Harris, who is the first African American, Indian American and female vice president, linked arms with fellow marchers and led a large crowd across the historic bridge.
Harris was joined by Secretary of Housing and Urban Development Marcia Fudge, Secretary of Transportation Pete Buttigieg, Secretary of Education Miguel Cardona and others on the same bridge where marchers including the late Rep. John Lewis were met with violence.
On Tuesday during his first State of the Union address, Biden spoke of voting rights and called upon Congress to pass the John Lewis Voting Rights Advancement Act and the Freedom to Vote Act, both of which have faced Republican opposition in the Senate, which requires 60 votes.
Democrats were also unable to unify their 50 senators around removing the Senate filibuster to allow them to move forward alone on voting rights legislation, with Sens.
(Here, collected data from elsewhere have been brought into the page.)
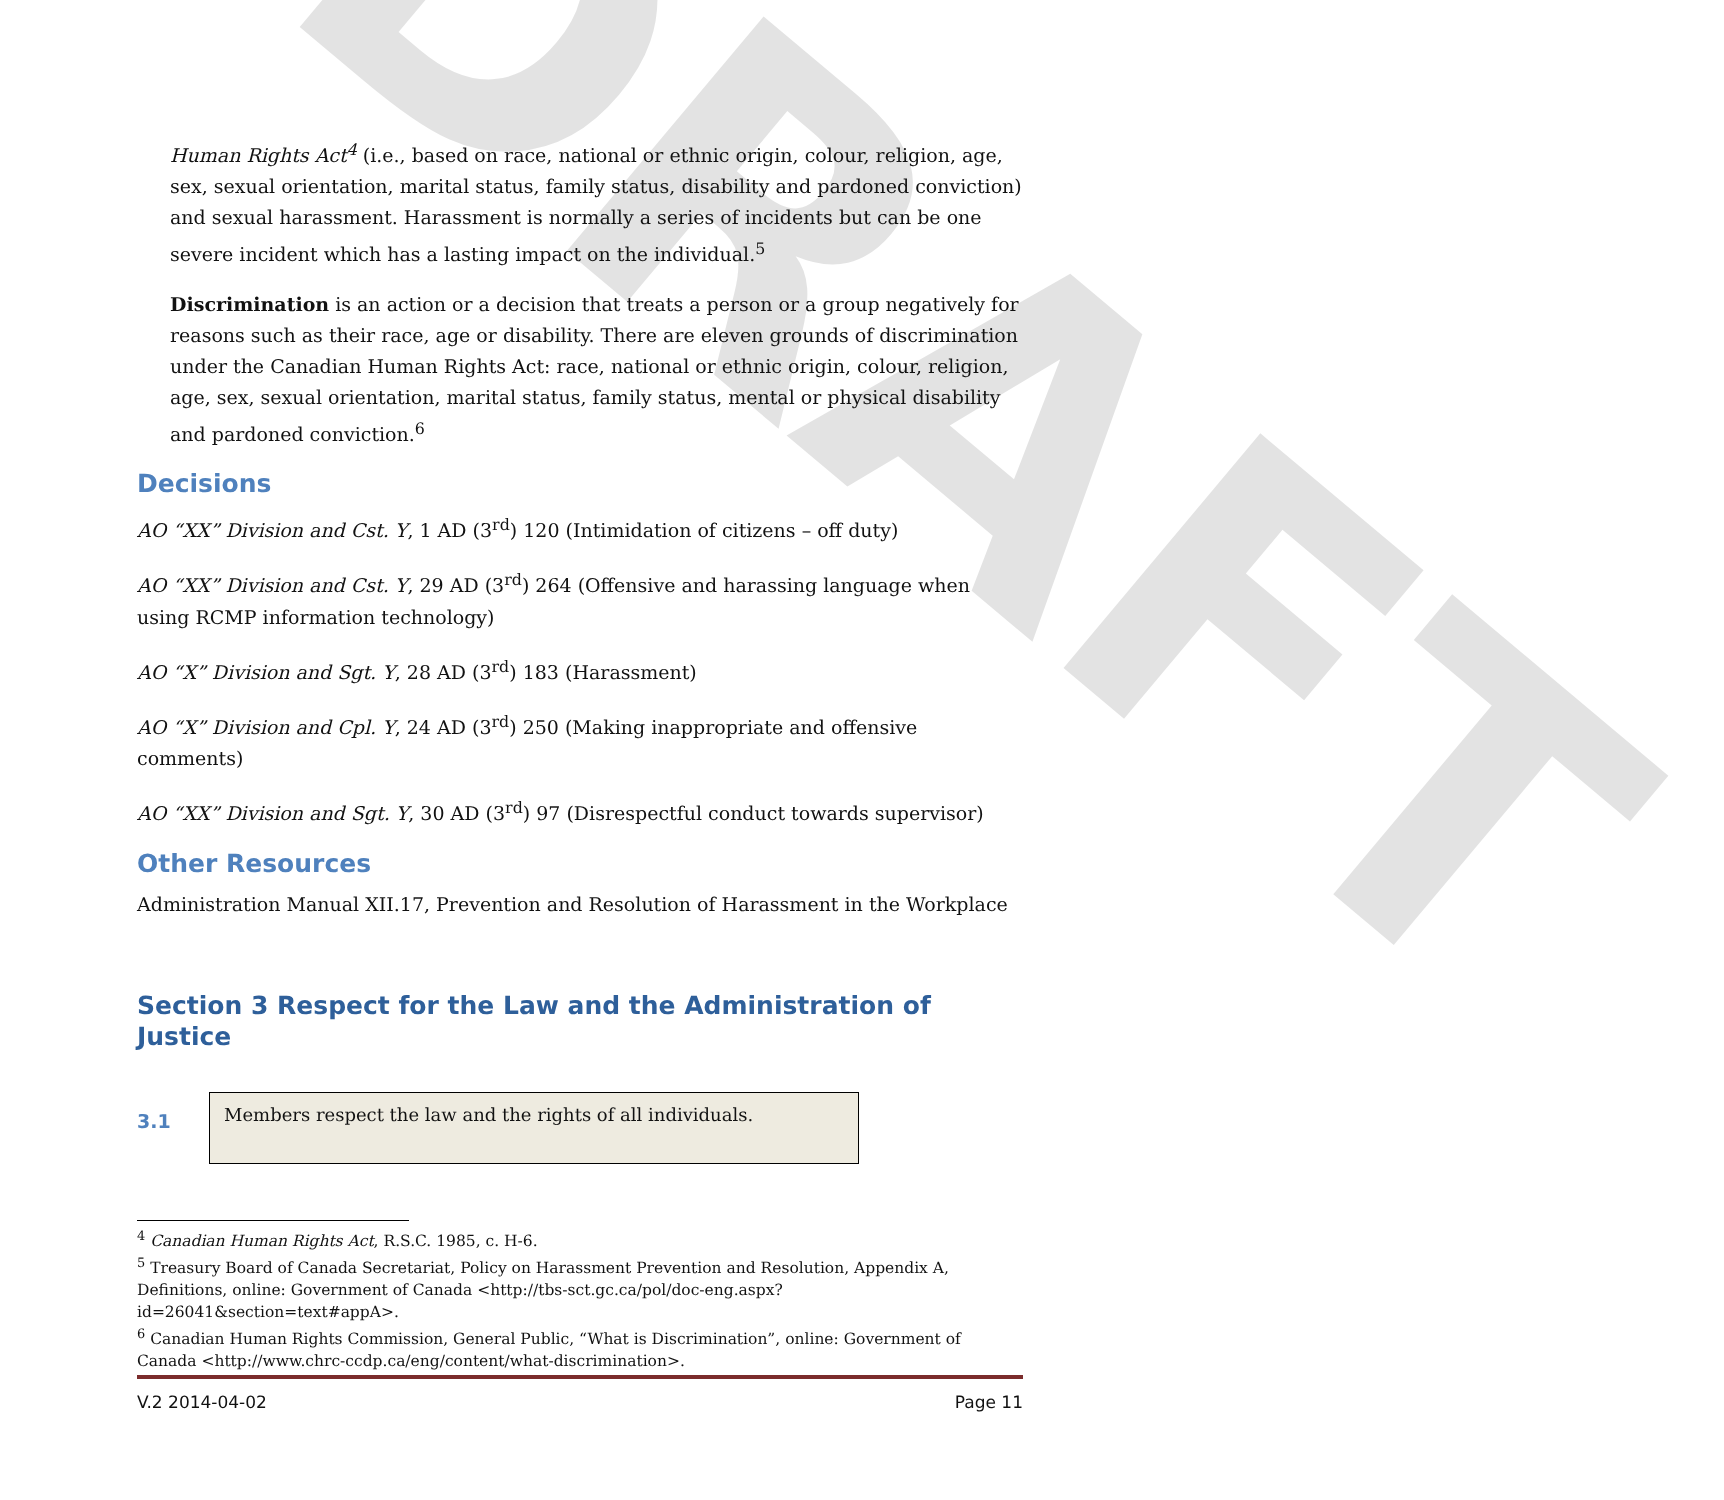DRAFT
Human Rights Act<sup>4</sup> (i.e., based on race, national or ethnic origin, colour, religion, age, sex, sexual orientation, marital status, family status, disability and pardoned conviction) and sexual harassment. Harassment is normally a series of incidents but can be one severe incident which has a lasting impact on the individual.<sup>5</sup>
Discrimination is an action or a decision that treats a person or a group negatively for reasons such as their race, age or disability. There are eleven grounds of discrimination under the Canadian Human Rights Act: race, national or ethnic origin, colour, religion, age, sex, sexual orientation, marital status, family status, mental or physical disability and pardoned conviction.<sup>6</sup>
Decisions
AO “XX” Division and Cst. Y, 1 AD (3<sup>rd</sup>) 120 (Intimidation of citizens – off duty)
AO “XX” Division and Cst. Y, 29 AD (3<sup>rd</sup>) 264 (Offensive and harassing language when using RCMP information technology)
AO “X” Division and Sgt. Y, 28 AD (3<sup>rd</sup>) 183 (Harassment)
AO “X” Division and Cpl. Y, 24 AD (3<sup>rd</sup>) 250 (Making inappropriate and offensive comments)
AO “XX” Division and Sgt. Y, 30 AD (3<sup>rd</sup>) 97 (Disrespectful conduct towards supervisor)
Other Resources
Administration Manual XII.17, Prevention and Resolution of Harassment in the Workplace
Section 3 Respect for the Law and the Administration of Justice
3.1
Members respect the law and the rights of all individuals.
<sup>4</sup> Canadian Human Rights Act, R.S.C. 1985, c. H-6.
<sup>5</sup> Treasury Board of Canada Secretariat, Policy on Harassment Prevention and Resolution, Appendix A, Definitions, online: Government of Canada <http://tbs-sct.gc.ca/pol/doc-eng.aspx?id=26041&section=text#appA>.
<sup>6</sup> Canadian Human Rights Commission, General Public, “What is Discrimination”, online: Government of Canada <http://www.chrc-ccdp.ca/eng/content/what-discrimination>.
V.2 2014-04-02 Page 11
Joe Manchin (D-W.Va.) and Kyrsten Sinema (D-Ariz.) voting down the reform proposal.
Last year on “Bloody Sunday,” Biden signed an executive order directing federal agencies to strengthen voting rights and reduce barriers to the ballot box for minority groups.
Since then, Harris has made voting rights a critical part of her agenda as Republican strongholds have enacted laws that critics say disenfranchise certain people, especially communities of color.
“President Biden and I are working with this cause every day,” she said Sunday. “We have put the full power of the executive branch behind our shared effort, and if we all continue to work together, to march together, to fight together, we will secure freedom to vote.”